-- SUPPLIED INFORMATION follows --
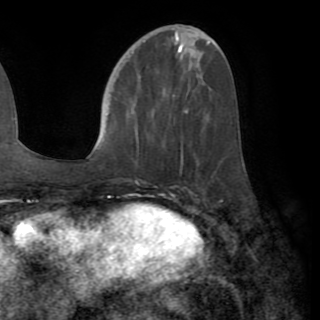
Breast MRI (dynamic contrast-enhanced), one axial slice. Position 35 of 82 along the scan axis. Cropped to one breast. Dynamic contrast-enhanced series, time point 2 of 8 at this slice position (early post-contrast). 1.5 T. TE 3.2 ms, TR 6.5 ms. 2.2 mm slice thickness. 320 × 320 image matrix, field of view 225 × 225 mm. Female patient.
Outlined on this slice (semi-automatically segmented with operator editing):
- enhancing-tissue mask used for the functional tumour volume (all voxels passing the contrast-enhancement thresholds inside the analysis volume; usually the tumour): bounding box (x1, y1, x2, y2) in pixels: (136, 99, 186, 161)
-- SUPPLIED INFORMATION concluded --
REQUIREMENT — Please return the lines above exactly, with the pictures omitted.

WRITTEN ANSWER —
Breast MRI (dynamic contrast-enhanced), one axial slice. Position 35 of 82 along the scan axis. Cropped to one breast. Dynamic contrast-enhanced series, time point 2 of 8 at this slice position (early post-contrast). 1.5 T. TE 3.2 ms, TR 6.5 ms. 2.2 mm slice thickness. 320 × 320 image matrix, field of view 225 × 225 mm. Female patient.
Outlined on this slice (semi-automatically segmented with operator editing):
- enhancing-tissue mask used for the functional tumour volume (all voxels passing the contrast-enhancement thresholds inside the analysis volume; usually the tumour): bounding box (x1, y1, x2, y2) in pixels: (136, 99, 186, 161)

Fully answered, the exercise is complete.